Begini Modus Praktik Jual Titik Dapur MBG Palsu: Klaim Koneksi BGN dan LSM
Begini Modus Praktik Jual Titik Dapur MBG Palsu: Klaim Koneksi BGN dan LSM

Begini Modus Praktik Jual Titik Dapur MBG Palsu: Klaim Koneksi BGN dan LSM

LintasWarganet.com – 25 Mei 2026 | Wakil Kepala Badan Gizi Nasional (BGN) mengungkapkan adanya praktik penipuan yang melibatkan penjualan “titik dapurMBG secara palsu di berbagai wilayah Indonesia. Para pelaku menawarkan titik dapur dengan janji bantuan dana dan dukungan dari BGN serta lembaga swadaya masyarakat (LSM) tertentu, padahal tidak ada kaitan resmi antara pihak tersebut dengan program pemerintah.

Cara Kerja Penipuan

Modus operandi yang umum dijumpai meliputi langkah-langkah berikut:

  1. Pelaku menghubungi calon korban melalui telepon, pesan singkat, atau media sosial, mengklaim sebagai perwakilan BGN atau LSM.
  2. Mereka menjanjikan “titik dapur” MBG yang dapat memberikan subsidi bahan makanan bagi keluarga miskin.
  3. Untuk “mengamankan” titik dapur, korban diminta membayar biaya administrasi, survei, atau uang jaminan yang bervariasi mulai dari ratusan ribu hingga jutaan rupiah.
  4. Setelah pembayaran, pelaku menghilang atau memberikan dokumen palsu yang tidak dapat diverifikasi.

Pengakuan Koneksi Palsu

Beberapa pelaku bahkan menyebutkan nama LSM yang dikenal luas, seperti “Yayasan Peduli Gizi Indonesia”, untuk menambah kepercayaan.
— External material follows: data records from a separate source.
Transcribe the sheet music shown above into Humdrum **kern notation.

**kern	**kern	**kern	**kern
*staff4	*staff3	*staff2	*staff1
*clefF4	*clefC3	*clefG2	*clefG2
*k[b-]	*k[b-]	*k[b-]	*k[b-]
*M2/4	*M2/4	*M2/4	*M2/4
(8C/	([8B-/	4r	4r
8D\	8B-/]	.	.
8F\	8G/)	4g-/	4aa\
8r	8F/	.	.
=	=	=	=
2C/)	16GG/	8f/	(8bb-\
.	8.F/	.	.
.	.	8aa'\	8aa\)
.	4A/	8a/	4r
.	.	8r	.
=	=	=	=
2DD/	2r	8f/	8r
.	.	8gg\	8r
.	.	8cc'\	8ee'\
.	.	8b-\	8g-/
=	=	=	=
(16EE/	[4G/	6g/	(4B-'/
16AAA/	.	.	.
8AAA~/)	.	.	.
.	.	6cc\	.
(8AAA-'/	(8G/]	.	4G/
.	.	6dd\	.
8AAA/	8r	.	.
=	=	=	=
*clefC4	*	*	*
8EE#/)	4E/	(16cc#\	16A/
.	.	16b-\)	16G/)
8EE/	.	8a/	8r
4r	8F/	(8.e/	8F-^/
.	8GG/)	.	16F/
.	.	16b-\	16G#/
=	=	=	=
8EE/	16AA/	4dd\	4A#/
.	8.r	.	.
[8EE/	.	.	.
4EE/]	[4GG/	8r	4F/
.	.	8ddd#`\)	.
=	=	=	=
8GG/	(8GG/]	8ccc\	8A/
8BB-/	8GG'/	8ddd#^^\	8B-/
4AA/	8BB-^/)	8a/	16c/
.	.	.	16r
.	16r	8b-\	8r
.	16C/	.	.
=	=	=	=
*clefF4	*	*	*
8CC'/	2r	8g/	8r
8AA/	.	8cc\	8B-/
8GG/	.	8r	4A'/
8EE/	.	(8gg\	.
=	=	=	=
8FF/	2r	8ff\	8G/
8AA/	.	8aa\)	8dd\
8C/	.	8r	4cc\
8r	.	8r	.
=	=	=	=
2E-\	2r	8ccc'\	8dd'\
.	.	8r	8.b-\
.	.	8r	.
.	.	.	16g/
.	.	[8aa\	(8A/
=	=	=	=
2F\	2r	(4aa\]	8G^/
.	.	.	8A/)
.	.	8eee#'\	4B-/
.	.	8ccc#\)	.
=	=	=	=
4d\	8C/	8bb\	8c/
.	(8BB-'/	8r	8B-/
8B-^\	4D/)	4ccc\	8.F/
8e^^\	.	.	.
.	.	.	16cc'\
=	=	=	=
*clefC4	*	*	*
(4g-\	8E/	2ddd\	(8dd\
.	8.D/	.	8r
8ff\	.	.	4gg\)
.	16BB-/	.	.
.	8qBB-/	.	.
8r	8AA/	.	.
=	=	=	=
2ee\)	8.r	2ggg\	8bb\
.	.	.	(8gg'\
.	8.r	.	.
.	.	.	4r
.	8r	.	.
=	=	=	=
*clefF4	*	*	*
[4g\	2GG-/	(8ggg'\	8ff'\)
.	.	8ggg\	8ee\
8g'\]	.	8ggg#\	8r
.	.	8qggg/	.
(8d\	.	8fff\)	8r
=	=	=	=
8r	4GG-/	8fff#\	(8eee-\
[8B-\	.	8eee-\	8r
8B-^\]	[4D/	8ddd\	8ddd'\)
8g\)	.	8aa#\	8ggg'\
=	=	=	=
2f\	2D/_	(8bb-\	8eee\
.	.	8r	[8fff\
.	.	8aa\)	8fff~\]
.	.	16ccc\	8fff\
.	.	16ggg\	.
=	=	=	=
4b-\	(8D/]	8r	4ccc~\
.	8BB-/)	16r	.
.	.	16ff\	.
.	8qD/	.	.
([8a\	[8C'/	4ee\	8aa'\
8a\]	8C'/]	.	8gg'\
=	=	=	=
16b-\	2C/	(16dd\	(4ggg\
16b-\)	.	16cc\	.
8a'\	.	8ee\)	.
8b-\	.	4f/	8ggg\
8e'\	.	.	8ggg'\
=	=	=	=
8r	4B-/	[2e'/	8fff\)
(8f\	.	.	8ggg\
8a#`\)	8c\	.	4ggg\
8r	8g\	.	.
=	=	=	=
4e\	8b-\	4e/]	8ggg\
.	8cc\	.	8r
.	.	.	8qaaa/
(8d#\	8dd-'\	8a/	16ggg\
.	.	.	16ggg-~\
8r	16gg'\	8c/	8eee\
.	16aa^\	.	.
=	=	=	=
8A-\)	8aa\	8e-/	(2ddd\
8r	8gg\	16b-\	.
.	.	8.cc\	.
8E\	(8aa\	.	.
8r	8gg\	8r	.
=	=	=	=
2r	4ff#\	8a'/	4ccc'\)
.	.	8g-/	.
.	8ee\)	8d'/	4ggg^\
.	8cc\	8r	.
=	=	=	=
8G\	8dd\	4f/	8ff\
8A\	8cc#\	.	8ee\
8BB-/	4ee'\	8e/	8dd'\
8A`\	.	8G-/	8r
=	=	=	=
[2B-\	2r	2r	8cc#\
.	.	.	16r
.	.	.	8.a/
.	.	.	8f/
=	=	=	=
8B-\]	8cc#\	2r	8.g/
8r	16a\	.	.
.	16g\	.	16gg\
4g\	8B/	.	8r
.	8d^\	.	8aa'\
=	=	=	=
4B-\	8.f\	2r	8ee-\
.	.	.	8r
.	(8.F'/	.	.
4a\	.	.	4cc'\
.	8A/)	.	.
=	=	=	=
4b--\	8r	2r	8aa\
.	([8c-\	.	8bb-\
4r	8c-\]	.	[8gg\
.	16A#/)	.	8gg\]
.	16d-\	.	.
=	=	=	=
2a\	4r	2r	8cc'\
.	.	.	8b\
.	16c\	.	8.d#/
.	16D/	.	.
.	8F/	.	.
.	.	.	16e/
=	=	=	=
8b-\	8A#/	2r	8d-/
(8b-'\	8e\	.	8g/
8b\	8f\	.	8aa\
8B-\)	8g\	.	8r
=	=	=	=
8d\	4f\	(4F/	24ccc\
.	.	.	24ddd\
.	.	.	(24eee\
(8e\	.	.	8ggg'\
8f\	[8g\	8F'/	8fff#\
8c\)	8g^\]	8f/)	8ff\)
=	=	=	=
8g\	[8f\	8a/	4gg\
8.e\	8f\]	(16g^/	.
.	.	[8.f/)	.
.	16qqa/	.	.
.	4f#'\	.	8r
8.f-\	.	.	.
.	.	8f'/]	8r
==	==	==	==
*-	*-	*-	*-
Namun, wakil kepala BGN menegaskan bahwa BGN tidak pernah bekerja sama dengan pihak‑pihak tersebut dalam program titik dapur MBG.

Reaksi BGN dan LSM

BGN telah mengeluarkan pernyataan resmi yang menolak segala bentuk kerja sama dengan pihak yang mengatasnamakan mereka. LSM yang disebutkan juga menyatakan tidak terlibat dalam penawaran tersebut dan meminta publik untuk melaporkan segala indikasi penipuan.

Langkah Pencegahan bagi Masyarakat

  • Verifikasi keabsahan program melalui situs resmi BGN atau kantor kecamatan setempat.
  • Jangan memberikan uang muka atau biaya administrasi sebelum menerima surat keputusan resmi.
  • Laporkan nomor atau identitas pelaku ke pihak kepolisian dan satpol PP.
  • Berhati‑hati terhadap tawaran yang terdengar terlalu bagus untuk menjadi kenyataan.

Dengan meningkatkan kewaspadaan, masyarakat dapat mengurangi risiko menjadi korban penipuan yang merugikan secara finansial dan menodai kepercayaan terhadap program bantuan sosial pemerintah.